Criminal attorneys are forced to take cases that could test their ethics

I believe it’s easy to overlook the challenging parts of your career when you’re having fantasies about the future every day. I thought that being a journalist would be the most exciting career I would have, but all it did was leave me with a case of post-traumatic disorder and the need to stay away from print media. In my years of desiring to be a journalist, I never stopped to consider how I would react on those days that would test my resolve. There are a lot of murders, horrible accidents, and terrible criminal acts that must be reported regardless of how you feel about it inside. I reached my breaking point when I was asked to interview the family of a college student on Christmas morning after he died in a tragic accident the day before. I was selected to write the featured story for the local newspaper. After I was chased away by the family, I realized that I wasn’t meant to be a journalist.
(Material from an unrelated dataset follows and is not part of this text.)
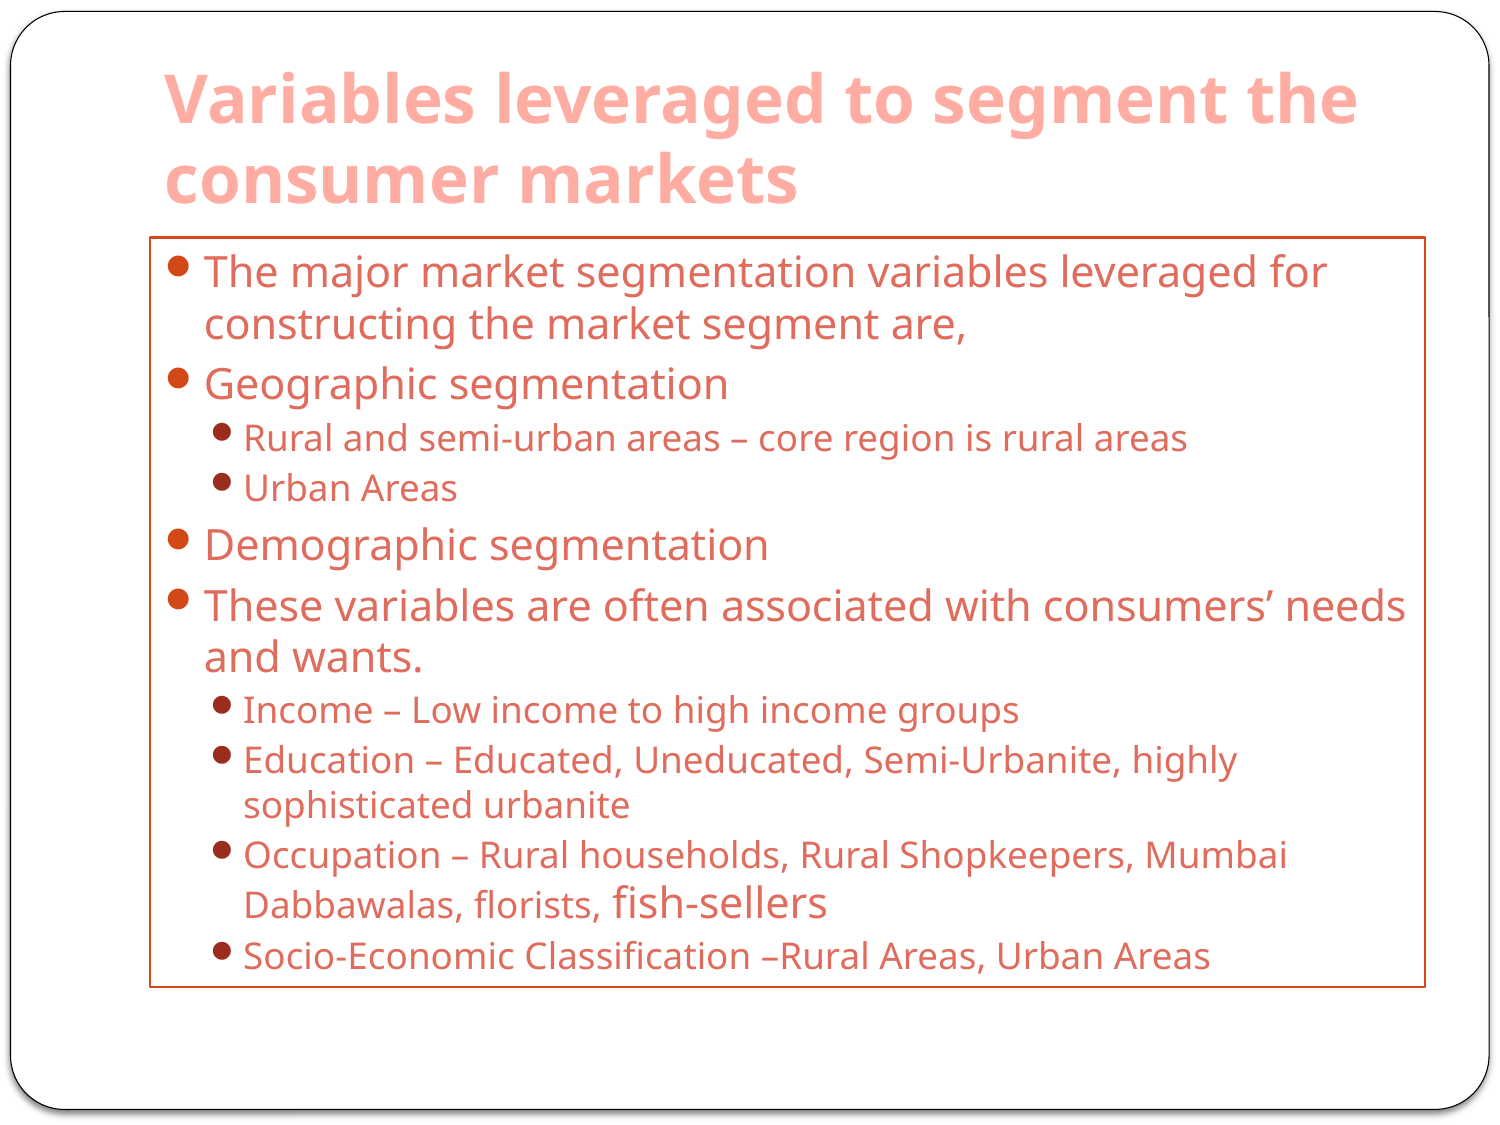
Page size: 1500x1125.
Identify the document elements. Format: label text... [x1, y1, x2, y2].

list The major market segmentation variables leveraged for constructing the market segment are, Geographic segmentation Rural and semi-urban areas – core region is rural areas Urban Areas Demographic segmentation These variables are often associated with consumers’ needs and wants. Income – Low income to high income groups Education – Educated, Uneducated, Semi-Urbanite, highly sophisticated urbanite Occupation – Rural households, Rural Shopkeepers, Mumbai Dabbawalas, florists, fish-sellers Socio-Economic Classification –Rural Areas, Urban Areas [149, 236, 1426, 988]
title Variables leveraged to segment the consumer markets [150, 45, 1425, 233]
It tested my morals and values too much, so I became a production assistant instead. My best friend Mary was a criminal attorney for the state for years before she reached the point where she couldn’t take it much longer. Like me, Mary has strong ethics and values and is deeply bothered by injustice and by seeing people suffer emotional pain. Since everyone—even criminals—have the right to legal representation, she had to represent too many criminals, more times than she could handle. After a few years of crying herself to sleep while working as a criminal attorney, she switched practices and became a family and estate lawyer. She makes more money as a family attorney, and she feels fulfilled knowing that she’s doing something good with her time every day.